▸ **MATERIAL PROVIDED**
══════════════════════════════
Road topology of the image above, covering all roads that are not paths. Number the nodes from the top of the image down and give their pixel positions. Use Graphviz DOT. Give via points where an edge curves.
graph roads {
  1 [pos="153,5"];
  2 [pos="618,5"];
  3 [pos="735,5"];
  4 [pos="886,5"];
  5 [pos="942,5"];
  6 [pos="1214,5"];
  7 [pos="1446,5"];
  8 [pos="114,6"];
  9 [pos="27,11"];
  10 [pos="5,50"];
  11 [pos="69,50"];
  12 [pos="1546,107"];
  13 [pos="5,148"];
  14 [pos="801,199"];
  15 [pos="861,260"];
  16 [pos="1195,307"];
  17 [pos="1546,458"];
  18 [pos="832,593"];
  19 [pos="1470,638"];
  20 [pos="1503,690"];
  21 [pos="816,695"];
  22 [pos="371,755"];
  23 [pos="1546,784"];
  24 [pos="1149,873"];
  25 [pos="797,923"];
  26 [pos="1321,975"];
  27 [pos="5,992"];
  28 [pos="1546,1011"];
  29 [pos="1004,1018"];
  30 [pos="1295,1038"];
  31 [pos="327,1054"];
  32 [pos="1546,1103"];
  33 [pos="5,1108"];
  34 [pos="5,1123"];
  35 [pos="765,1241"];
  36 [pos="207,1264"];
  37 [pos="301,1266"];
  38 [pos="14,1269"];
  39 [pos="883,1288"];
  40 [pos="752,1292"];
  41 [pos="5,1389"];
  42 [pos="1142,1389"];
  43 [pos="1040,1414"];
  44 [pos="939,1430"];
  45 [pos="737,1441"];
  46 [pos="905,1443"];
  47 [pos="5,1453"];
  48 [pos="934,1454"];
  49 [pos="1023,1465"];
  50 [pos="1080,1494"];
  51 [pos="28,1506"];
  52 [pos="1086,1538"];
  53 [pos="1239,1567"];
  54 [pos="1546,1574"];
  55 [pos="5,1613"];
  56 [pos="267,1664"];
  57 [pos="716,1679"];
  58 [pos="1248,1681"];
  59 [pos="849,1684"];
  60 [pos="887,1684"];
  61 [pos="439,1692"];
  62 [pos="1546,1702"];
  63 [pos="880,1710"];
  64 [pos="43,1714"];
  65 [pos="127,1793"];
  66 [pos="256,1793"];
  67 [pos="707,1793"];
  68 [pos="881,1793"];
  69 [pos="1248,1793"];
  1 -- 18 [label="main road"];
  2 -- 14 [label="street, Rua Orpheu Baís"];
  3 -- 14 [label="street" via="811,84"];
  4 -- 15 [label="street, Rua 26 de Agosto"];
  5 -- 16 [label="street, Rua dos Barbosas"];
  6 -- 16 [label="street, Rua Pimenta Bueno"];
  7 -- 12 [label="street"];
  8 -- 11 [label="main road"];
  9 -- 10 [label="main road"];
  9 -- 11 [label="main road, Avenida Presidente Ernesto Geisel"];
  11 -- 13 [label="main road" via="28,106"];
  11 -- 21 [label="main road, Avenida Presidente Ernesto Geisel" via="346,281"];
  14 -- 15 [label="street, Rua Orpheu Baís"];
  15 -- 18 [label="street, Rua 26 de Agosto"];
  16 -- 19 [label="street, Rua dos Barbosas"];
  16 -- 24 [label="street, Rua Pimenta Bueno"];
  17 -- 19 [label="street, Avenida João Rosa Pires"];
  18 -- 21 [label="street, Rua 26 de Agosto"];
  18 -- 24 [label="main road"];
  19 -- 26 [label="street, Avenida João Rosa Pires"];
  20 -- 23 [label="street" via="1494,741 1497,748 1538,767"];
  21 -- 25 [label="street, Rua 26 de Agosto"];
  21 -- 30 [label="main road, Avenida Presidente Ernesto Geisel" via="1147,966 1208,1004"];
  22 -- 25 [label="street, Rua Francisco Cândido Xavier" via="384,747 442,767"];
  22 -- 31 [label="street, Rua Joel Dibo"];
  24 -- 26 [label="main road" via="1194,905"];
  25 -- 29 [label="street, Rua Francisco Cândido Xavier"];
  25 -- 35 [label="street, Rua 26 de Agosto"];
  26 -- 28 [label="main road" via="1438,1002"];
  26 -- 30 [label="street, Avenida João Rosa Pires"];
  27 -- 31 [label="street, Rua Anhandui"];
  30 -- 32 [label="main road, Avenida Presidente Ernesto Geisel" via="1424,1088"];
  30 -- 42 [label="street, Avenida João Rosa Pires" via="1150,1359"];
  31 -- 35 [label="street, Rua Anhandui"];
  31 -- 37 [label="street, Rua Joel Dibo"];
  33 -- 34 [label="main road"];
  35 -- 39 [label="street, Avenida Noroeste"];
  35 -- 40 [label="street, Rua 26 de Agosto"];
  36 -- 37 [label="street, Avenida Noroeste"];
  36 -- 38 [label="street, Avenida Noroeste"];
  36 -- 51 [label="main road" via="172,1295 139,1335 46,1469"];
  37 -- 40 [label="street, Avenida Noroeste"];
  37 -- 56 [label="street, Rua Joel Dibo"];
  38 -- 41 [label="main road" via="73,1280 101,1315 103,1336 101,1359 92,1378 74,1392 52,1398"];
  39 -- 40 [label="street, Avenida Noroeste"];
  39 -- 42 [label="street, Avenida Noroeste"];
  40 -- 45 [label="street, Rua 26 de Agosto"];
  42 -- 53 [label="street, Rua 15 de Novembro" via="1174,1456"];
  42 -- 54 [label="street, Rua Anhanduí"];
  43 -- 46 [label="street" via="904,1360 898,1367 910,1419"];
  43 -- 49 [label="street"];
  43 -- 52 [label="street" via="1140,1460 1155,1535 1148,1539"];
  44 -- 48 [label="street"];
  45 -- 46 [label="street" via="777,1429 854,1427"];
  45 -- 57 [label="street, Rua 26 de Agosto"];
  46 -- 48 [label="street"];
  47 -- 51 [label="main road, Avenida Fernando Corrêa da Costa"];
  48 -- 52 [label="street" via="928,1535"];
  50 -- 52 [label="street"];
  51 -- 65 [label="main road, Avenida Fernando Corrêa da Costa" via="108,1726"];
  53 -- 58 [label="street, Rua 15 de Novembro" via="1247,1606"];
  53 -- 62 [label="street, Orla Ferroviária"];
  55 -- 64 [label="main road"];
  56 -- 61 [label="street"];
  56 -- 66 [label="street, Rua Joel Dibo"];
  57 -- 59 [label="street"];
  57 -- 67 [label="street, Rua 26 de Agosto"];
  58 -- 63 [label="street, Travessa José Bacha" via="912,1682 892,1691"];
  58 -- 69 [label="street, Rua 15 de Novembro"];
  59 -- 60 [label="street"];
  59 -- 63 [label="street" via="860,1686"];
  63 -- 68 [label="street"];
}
══════════════════════════════
▸ **WHAT YOU ARE ASKED TO DO**
Extract each entry in full, exactly as given.

▸ **ANSWER BOX**
Road topology of the image above, covering all roads that are not paths. Number the nodes from the top of the image down and give their pixel positions. Use Graphviz DOT. Give via points where an edge curves.
graph roads {
  1 [pos="153,5"];
  2 [pos="618,5"];
  3 [pos="735,5"];
  4 [pos="886,5"];
  5 [pos="942,5"];
  6 [pos="1214,5"];
  7 [pos="1446,5"];
  8 [pos="114,6"];
  9 [pos="27,11"];
  10 [pos="5,50"];
  11 [pos="69,50"];
  12 [pos="1546,107"];
  13 [pos="5,148"];
  14 [pos="801,199"];
  15 [pos="861,260"];
  16 [pos="1195,307"];
  17 [pos="1546,458"];
  18 [pos="832,593"];
  19 [pos="1470,638"];
  20 [pos="1503,690"];
  21 [pos="816,695"];
  22 [pos="371,755"];
  23 [pos="1546,784"];
  24 [pos="1149,873"];
  25 [pos="797,923"];
  26 [pos="1321,975"];
  27 [pos="5,992"];
  28 [pos="1546,1011"];
  29 [pos="1004,1018"];
  30 [pos="1295,1038"];
  31 [pos="327,1054"];
  32 [pos="1546,1103"];
  33 [pos="5,1108"];
  34 [pos="5,1123"];
  35 [pos="765,1241"];
  36 [pos="207,1264"];
  37 [pos="301,1266"];
  38 [pos="14,1269"];
  39 [pos="883,1288"];
  40 [pos="752,1292"];
  41 [pos="5,1389"];
  42 [pos="1142,1389"];
  43 [pos="1040,1414"];
  44 [pos="939,1430"];
  45 [pos="737,1441"];
  46 [pos="905,1443"];
  47 [pos="5,1453"];
  48 [pos="934,1454"];
  49 [pos="1023,1465"];
  50 [pos="1080,1494"];
  51 [pos="28,1506"];
  52 [pos="1086,1538"];
  53 [pos="1239,1567"];
  54 [pos="1546,1574"];
  55 [pos="5,1613"];
  56 [pos="267,1664"];
  57 [pos="716,1679"];
  58 [pos="1248,1681"];
  59 [pos="849,1684"];
  60 [pos="887,1684"];
  61 [pos="439,1692"];
  62 [pos="1546,1702"];
  63 [pos="880,1710"];
  64 [pos="43,1714"];
  65 [pos="127,1793"];
  66 [pos="256,1793"];
  67 [pos="707,1793"];
  68 [pos="881,1793"];
  69 [pos="1248,1793"];
  1 -- 18 [label="main road"];
  2 -- 14 [label="street, Rua Orpheu Baís"];
  3 -- 14 [label="street" via="811,84"];
  4 -- 15 [label="street, Rua 26 de Agosto"];
  5 -- 16 [label="street, Rua dos Barbosas"];
  6 -- 16 [label="street, Rua Pimenta Bueno"];
  7 -- 12 [label="street"];
  8 -- 11 [label="main road"];
  9 -- 10 [label="main road"];
  9 -- 11 [label="main road, Avenida Presidente Ernesto Geisel"];
  11 -- 13 [label="main road" via="28,106"];
  11 -- 21 [label="main road, Avenida Presidente Ernesto Geisel" via="346,281"];
  14 -- 15 [label="street, Rua Orpheu Baís"];
  15 -- 18 [label="street, Rua 26 de Agosto"];
  16 -- 19 [label="street, Rua dos Barbosas"];
  16 -- 24 [label="street, Rua Pimenta Bueno"];
  17 -- 19 [label="street, Avenida João Rosa Pires"];
  18 -- 21 [label="street, Rua 26 de Agosto"];
  18 -- 24 [label="main road"];
  19 -- 26 [label="street, Avenida João Rosa Pires"];
  20 -- 23 [label="street" via="1494,741 1497,748 1538,767"];
  21 -- 25 [label="street, Rua 26 de Agosto"];
  21 -- 30 [label="main road, Avenida Presidente Ernesto Geisel" via="1147,966 1208,1004"];
  22 -- 25 [label="street, Rua Francisco Cândido Xavier" via="384,747 442,767"];
  22 -- 31 [label="street, Rua Joel Dibo"];
  24 -- 26 [label="main road" via="1194,905"];
  25 -- 29 [label="street, Rua Francisco Cândido Xavier"];
  25 -- 35 [label="street, Rua 26 de Agosto"];
  26 -- 28 [label="main road" via="1438,1002"];
  26 -- 30 [label="street, Avenida João Rosa Pires"];
  27 -- 31 [label="street, Rua Anhandui"];
  30 -- 32 [label="main road, Avenida Presidente Ernesto Geisel" via="1424,1088"];
  30 -- 42 [label="street, Avenida João Rosa Pires" via="1150,1359"];
  31 -- 35 [label="street, Rua Anhandui"];
  31 -- 37 [label="street, Rua Joel Dibo"];
  33 -- 34 [label="main road"];
  35 -- 39 [label="street, Avenida Noroeste"];
  35 -- 40 [label="street, Rua 26 de Agosto"];
  36 -- 37 [label="street, Avenida Noroeste"];
  36 -- 38 [label="street, Avenida Noroeste"];
  36 -- 51 [label="main road" via="172,1295 139,1335 46,1469"];
  37 -- 40 [label="street, Avenida Noroeste"];
  37 -- 56 [label="street, Rua Joel Dibo"];
  38 -- 41 [label="main road" via="73,1280 101,1315 103,1336 101,1359 92,1378 74,1392 52,1398"];
  39 -- 40 [label="street, Avenida Noroeste"];
  39 -- 42 [label="street, Avenida Noroeste"];
  40 -- 45 [label="street, Rua 26 de Agosto"];
  42 -- 53 [label="street, Rua 15 de Novembro" via="1174,1456"];
  42 -- 54 [label="street, Rua Anhanduí"];
  43 -- 46 [label="street" via="904,1360 898,1367 910,1419"];
  43 -- 49 [label="street"];
  43 -- 52 [label="street" via="1140,1460 1155,1535 1148,1539"];
  44 -- 48 [label="street"];
  45 -- 46 [label="street" via="777,1429 854,1427"];
  45 -- 57 [label="street, Rua 26 de Agosto"];
  46 -- 48 [label="street"];
  47 -- 51 [label="main road, Avenida Fernando Corrêa da Costa"];
  48 -- 52 [label="street" via="928,1535"];
  50 -- 52 [label="street"];
  51 -- 65 [label="main road, Avenida Fernando Corrêa da Costa" via="108,1726"];
  53 -- 58 [label="street, Rua 15 de Novembro" via="1247,1606"];
  53 -- 62 [label="street, Orla Ferroviária"];
  55 -- 64 [label="main road"];
  56 -- 61 [label="street"];
  56 -- 66 [label="street, Rua Joel Dibo"];
  57 -- 59 [label="street"];
  57 -- 67 [label="street, Rua 26 de Agosto"];
  58 -- 63 [label="street, Travessa José Bacha" via="912,1682 892,1691"];
  58 -- 69 [label="street, Rua 15 de Novembro"];
  59 -- 60 [label="street"];
  59 -- 63 [label="street" via="860,1686"];
  63 -- 68 [label="street"];
}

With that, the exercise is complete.